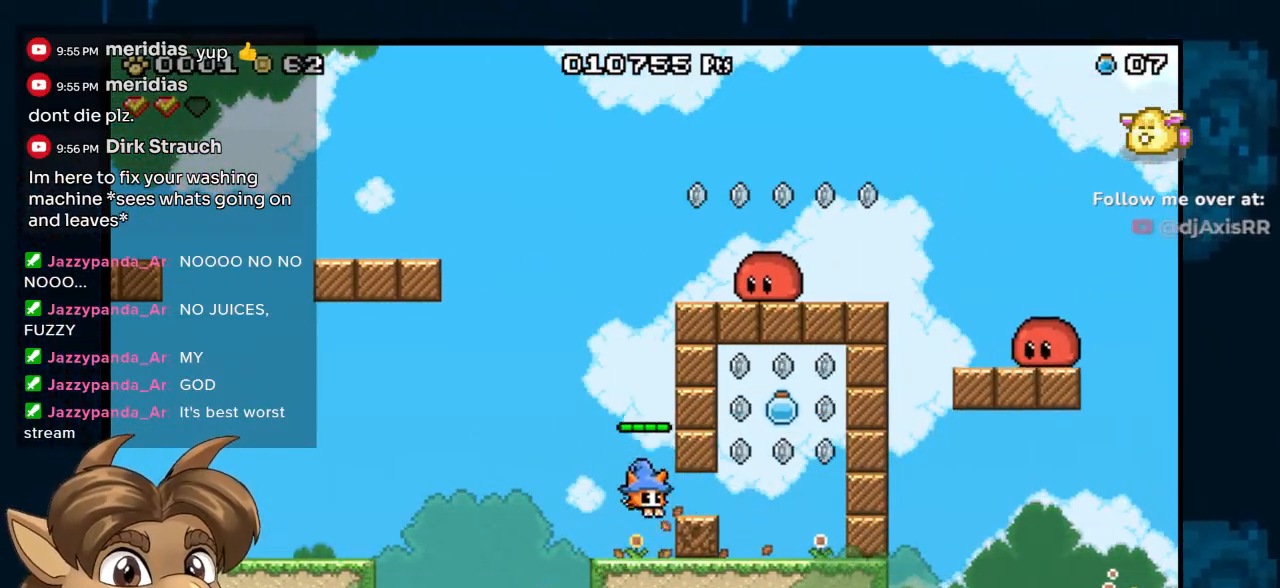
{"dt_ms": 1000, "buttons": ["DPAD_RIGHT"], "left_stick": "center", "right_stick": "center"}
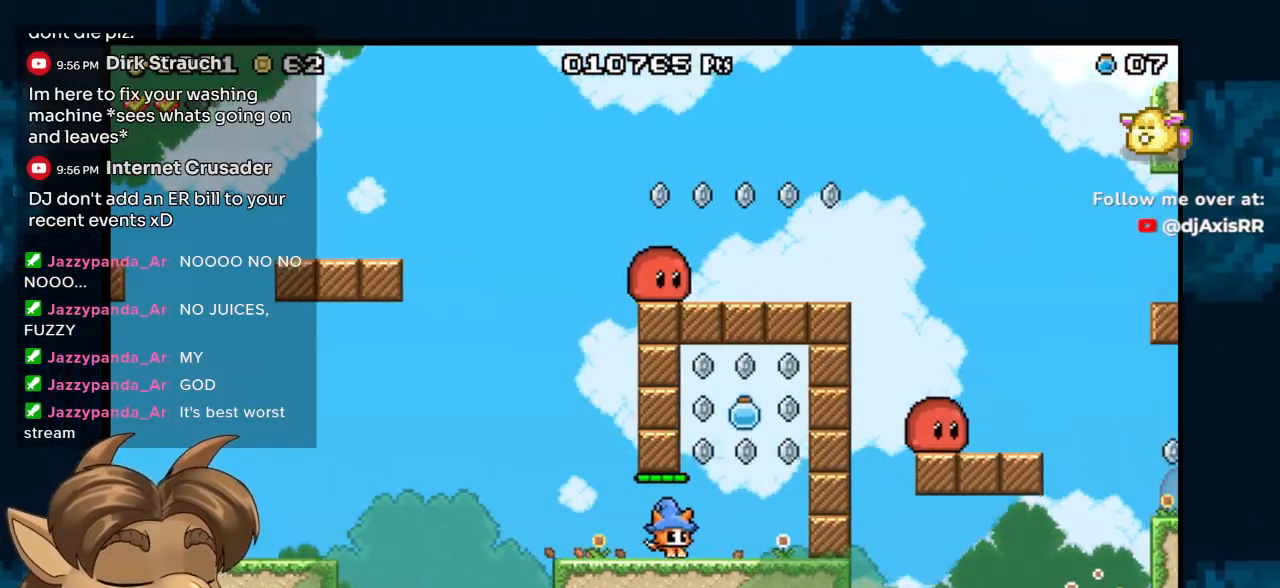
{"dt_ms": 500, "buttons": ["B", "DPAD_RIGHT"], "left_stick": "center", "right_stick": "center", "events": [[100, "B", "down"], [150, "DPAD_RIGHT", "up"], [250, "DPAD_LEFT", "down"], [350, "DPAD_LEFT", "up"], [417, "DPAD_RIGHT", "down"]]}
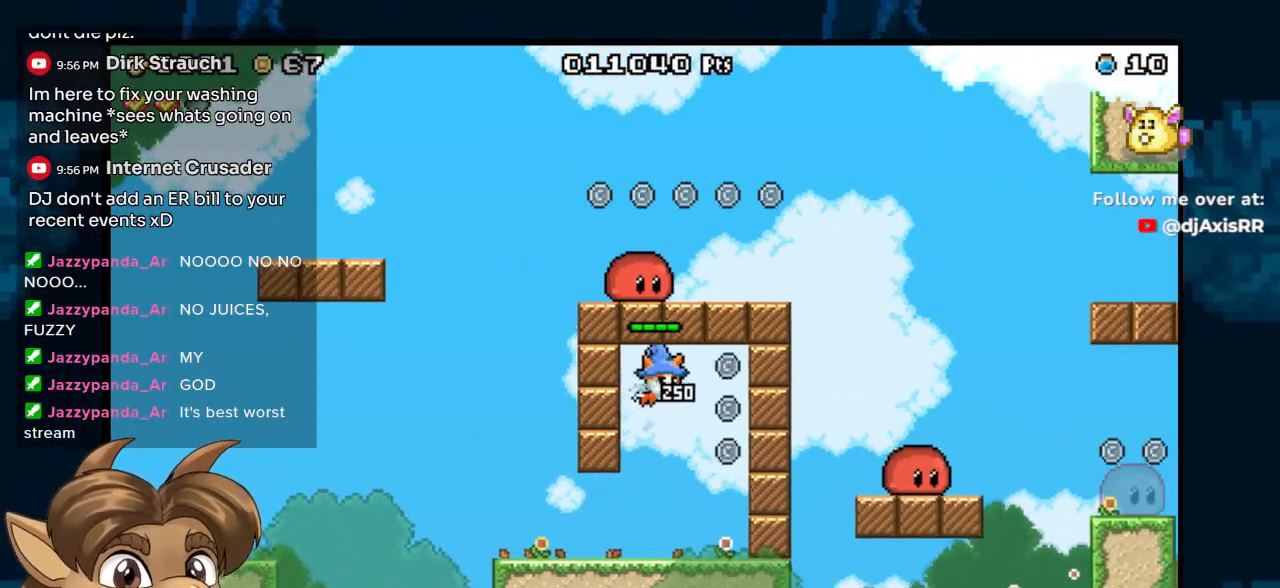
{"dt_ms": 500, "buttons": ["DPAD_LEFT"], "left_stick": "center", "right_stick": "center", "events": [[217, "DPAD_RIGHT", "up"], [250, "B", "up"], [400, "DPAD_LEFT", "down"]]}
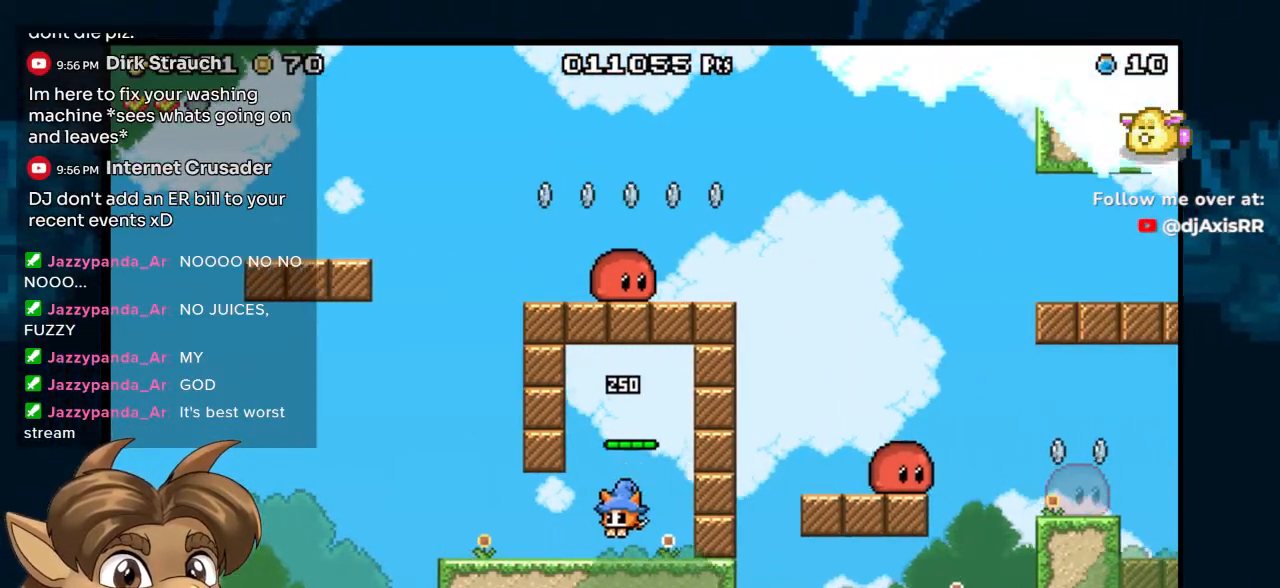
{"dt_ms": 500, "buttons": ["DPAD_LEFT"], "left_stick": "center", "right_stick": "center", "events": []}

**EXERCISE REQUIREMENTS**
Would you return the data above exactly as written, minus the images?

**TASK RESPONSE**
{"dt_ms": 1000, "buttons": ["DPAD_RIGHT"], "left_stick": "center", "right_stick": "center"}
{"dt_ms": 500, "buttons": ["B", "DPAD_RIGHT"], "left_stick": "center", "right_stick": "center", "events": [[100, "B", "down"], [150, "DPAD_RIGHT", "up"], [250, "DPAD_LEFT", "down"], [350, "DPAD_LEFT", "up"], [417, "DPAD_RIGHT", "down"]]}
{"dt_ms": 500, "buttons": ["DPAD_LEFT"], "left_stick": "center", "right_stick": "center", "events": [[217, "DPAD_RIGHT", "up"], [250, "B", "up"], [400, "DPAD_LEFT", "down"]]}
{"dt_ms": 500, "buttons": ["DPAD_LEFT"], "left_stick": "center", "right_stick": "center", "events": []}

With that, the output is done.